Problems and tasks
a - Please render the lines of the entries as a JSON list of strings, one string per line, with blank lines skipped and the pictures left out.
b - Write the next part of the news passage about Sprint Nextel freezing its pension plans, picking up after its last sentence.

Reston-based Sprint Nextel Corp. froze pension plans for almost half of its 80,000 employees and won't offer a fixed retirement benefit to new workers as the company cuts labor costs to compete with other wireless carriers.

Workers vested in Sprint Corp.'s pension plan prior to the Aug. 12 purchase of Nextel Communications Inc. stopped earning credits on Dec. 31, spokesman David Gunasegaram said Sunday in a telephone interview. Unvested employees who contributed to the plan will receive benefits earned once they qualify. The 39,000 affected workers were notified in November.

Chief executive Gary D. Forsee, 55, who orchestrated the $36 billion merger of Sprint and Nextel, is revamping the retirement plans as he shifts the company's focus to the wireless business. Cingular Wireless LLC, the largest U.S. mobile-phone services company, and No. 2 Verizon Wireless, don't offer defined-benefit plans. Sprint Nextel is No. 3.

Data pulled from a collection
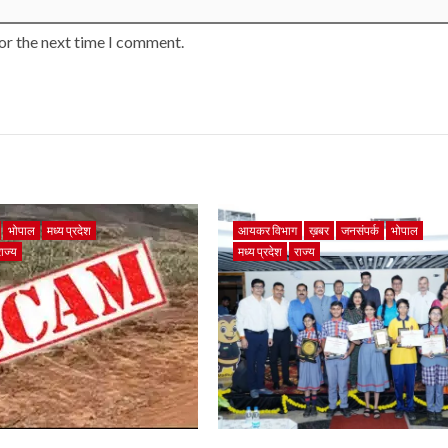
or the next time I comment.
भोपाल
मध्य प्रदेश
आयकर विभाग
ख़बर
जनसंपर्क
भोपाल
राज्य
मध्य प्रदेश
राज्य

Answers for this exercise
a -
[
  "or the next time I comment.",
  "भोपाल",
  "मध्य प्रदेश",
  "आयकर विभाग",
  "ख़बर",
  "जनसंपर्क",
  "भोपाल",
  "राज्य",
  "मध्य प्रदेश",
  "राज्य"
]

b -
Sprint, which gets 72 percent of sales from the wireless business, plans to spin off its local telephone division in the second quarter. The pension program will continue for the 20,000 employees at the local division, Gunasegaram said. Workers who were at Nextel before the merger didn't have a pension plan.

Sprint also bolstered its 401(k) retirement plan for all employees, Gunasegaram said. The company will match employee contributions dollar for dollar up to 5 percent of income.

Verizon Communications Inc., which owns 55 percent of Verizon Wireless, announced a plan to cut its pension benefits in December.